My Take on Aliens' Trick

July 24, 2019

There was a problem in International Olympiad in Informatics 2016 named 'Aliens'. Its full solution uses an unconventional technique which I'll be trying to explain in this post. The trick is often named after this problem, "Aliens' Trick". Frankly speaking, this technique was literally alien to me untill few moments before I started writing this post.

My feeling - when I realized the underlying idea of the trick. Full version available here.

The Background Problem

The problem which ignited the process of realization of this technique is Building a Tall Barn from USACO 2017 January Contest, Platinum Division.

Abridged Statement: You are constructing an $N$-story building and you have $K$ ($1 \leq N \leq K \leq 10^{12}$ and $N \leq 10^5$) cows to do this job. You have to assign every cow to work at exactly one floor and each floor must have at least one cow assigned to it. If you assign $c_i$ cows to the $i$-th floor, it will take $a_i/c_i$ units of time to complete that floor. Also, floor $i$ must be completed before construction can begin on floor $i+1$. You need to compute the minimum total time in which the construction can be completed, if the cows are assigned to work on floors in an optimal fashion, that is, you have find the minimum possible value of $\sum_{i=1}^{N}a_i/c_i$. Output this number rounded to the nearest integer.

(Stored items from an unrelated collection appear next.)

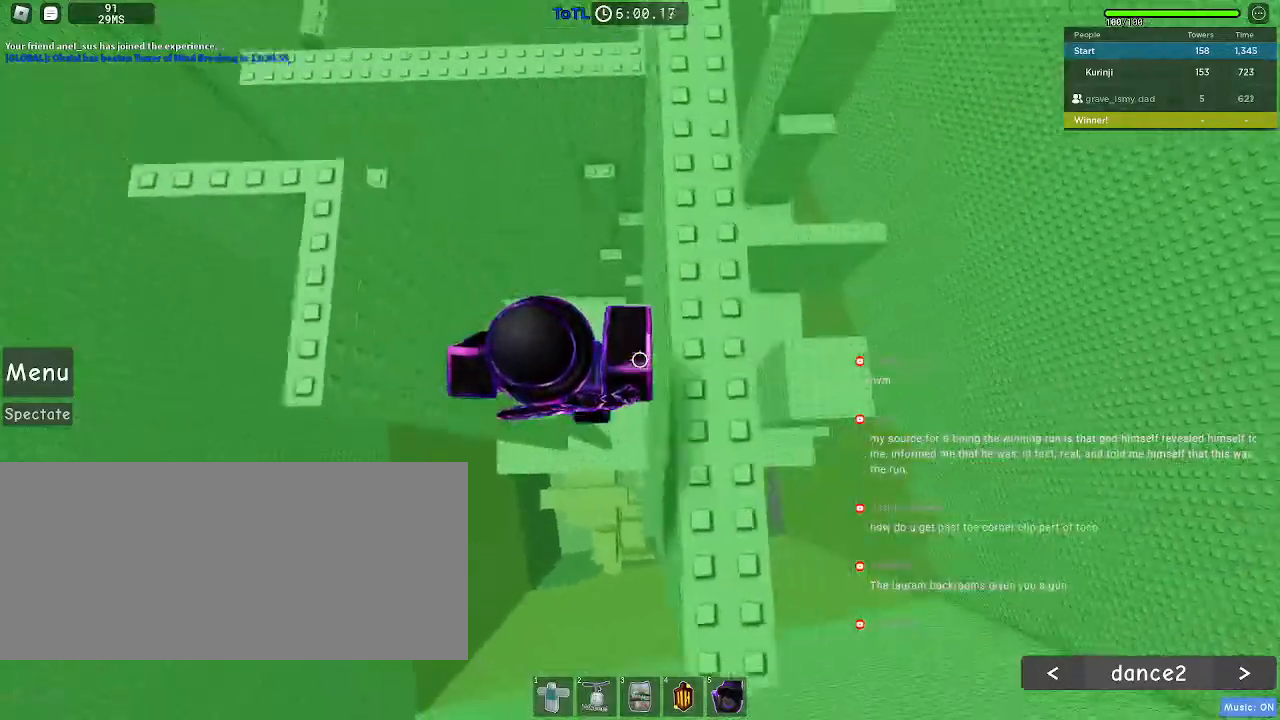
{"keys": ["w"], "mouse": [], "events": [[67, "w", "down"], [134, "d", "up"]]}
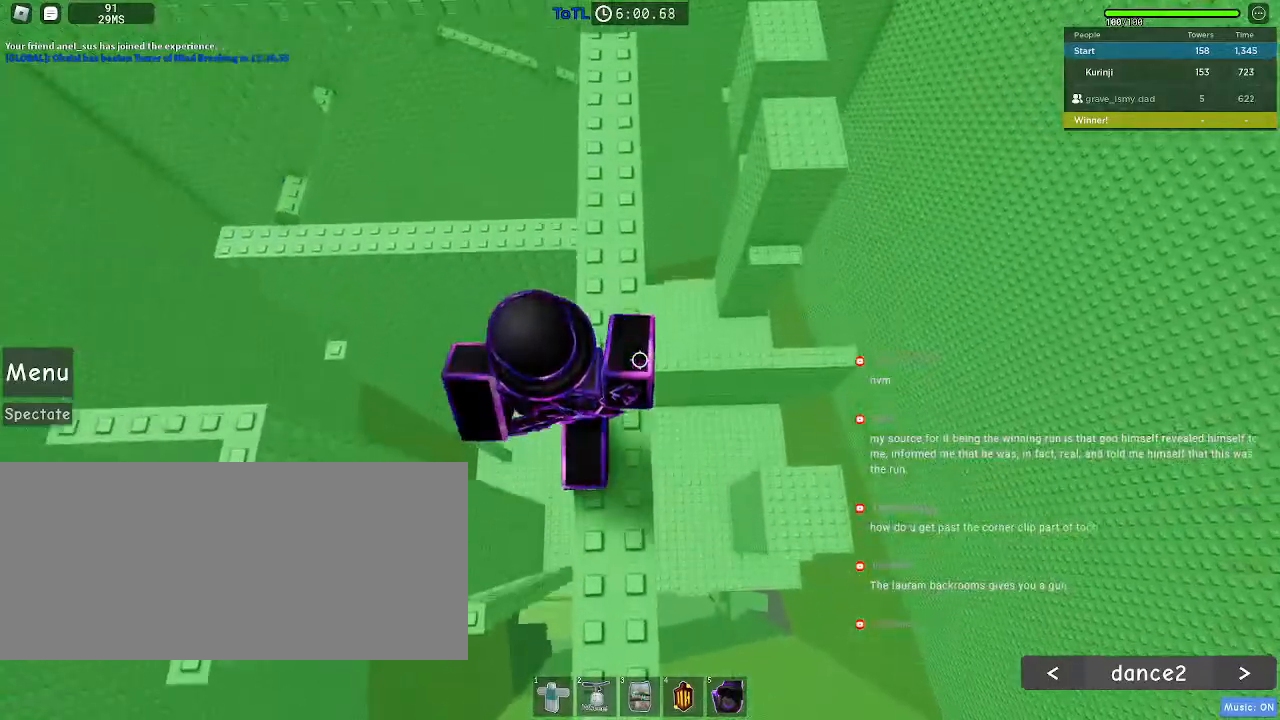
{"keys": ["space", "w"], "mouse": [], "events": [[484, "space", "down"]]}
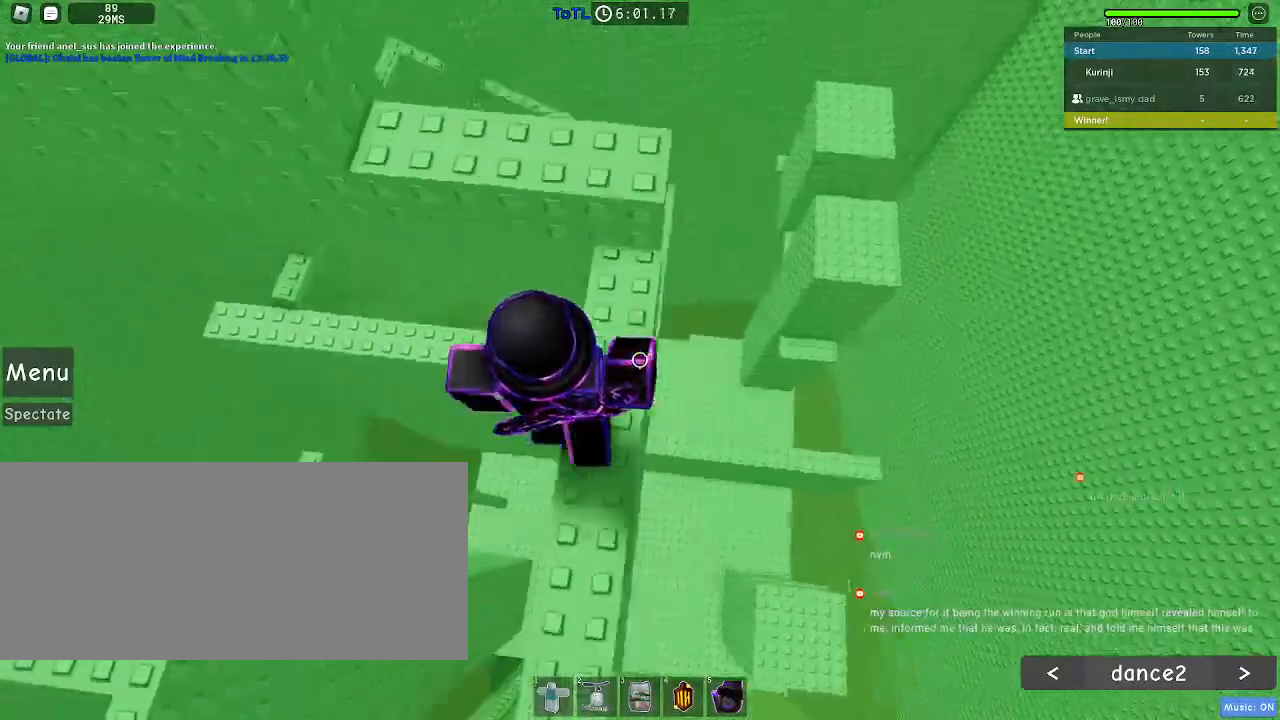
{"keys": [], "mouse": [], "events": [[67, "space", "up"], [500, "w", "up"]]}
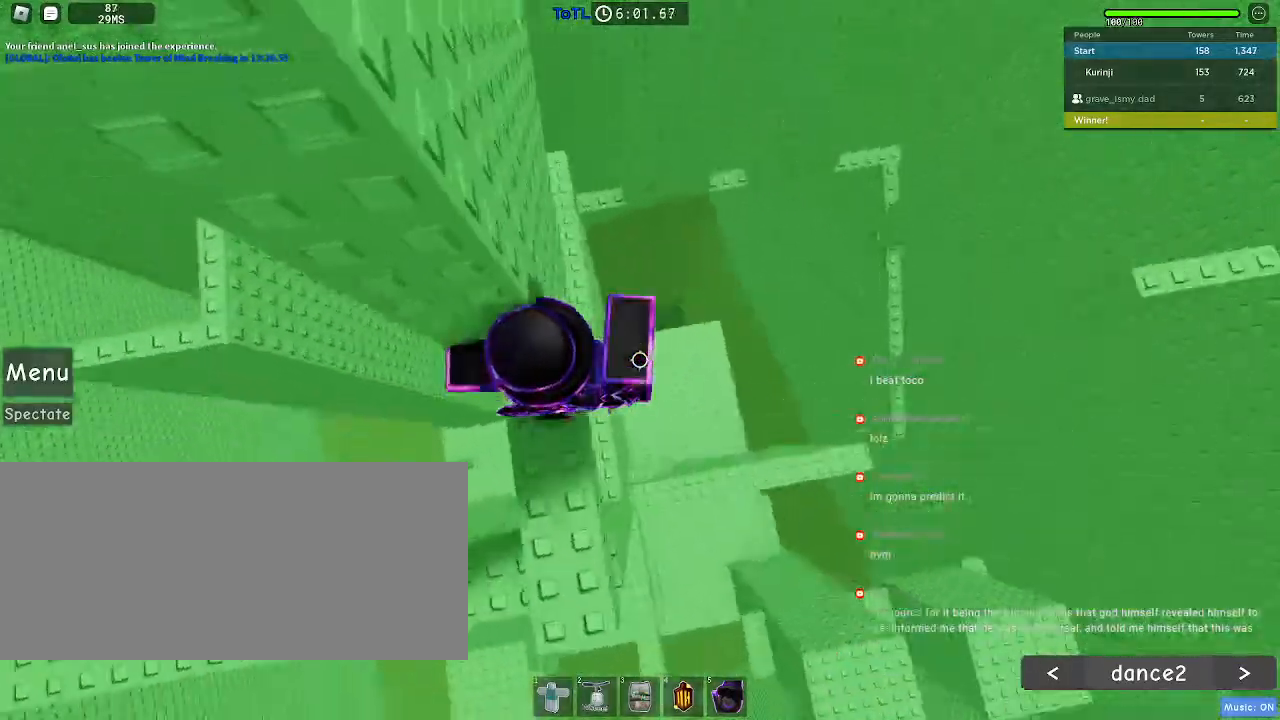
{"keys": [], "mouse": [], "events": [[100, "w", "down"], [217, "w", "up"]]}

A Greedy Solution. The following simple (and intuitive) greedy algorithm works: set $c_i = 1, \forall i$. Now iterate this procedure $K - N$ times: pick an index $j$ such that it maximizes the value $\frac{a_j}{c_j} - \frac{a_j}{c_j + 1} = \frac{a_j}{c_j (c_j + 1)}$ and set the value of $c_j$ to $c_j + 1$. At some moment, when the $i$-th floor has $c_i$ cows assigned to it, let's call $\frac{a_i}{c_i (c_i + 1)}$ the profiting weight of $i$-th floor. If we let $T = \sum_{i=1}^{N} a_i / c_i$ which is initially $\sum_{i=1}^{N} a_i$, then we can say that in each iteration we are reducing our $T$ by as much as we can. And also taking the maximum profiting weight in each iteration yields a correct algorithm because every floor's profiting weight decreases as $c_i$ increases. Due to the fact that $K$ is quite big, simulating $K - N$ iterations (maybe even with a priority queue) would take tremendous amount of time — roughly $10^9 + 7$ tons of ice will melt in Anterctica in that time.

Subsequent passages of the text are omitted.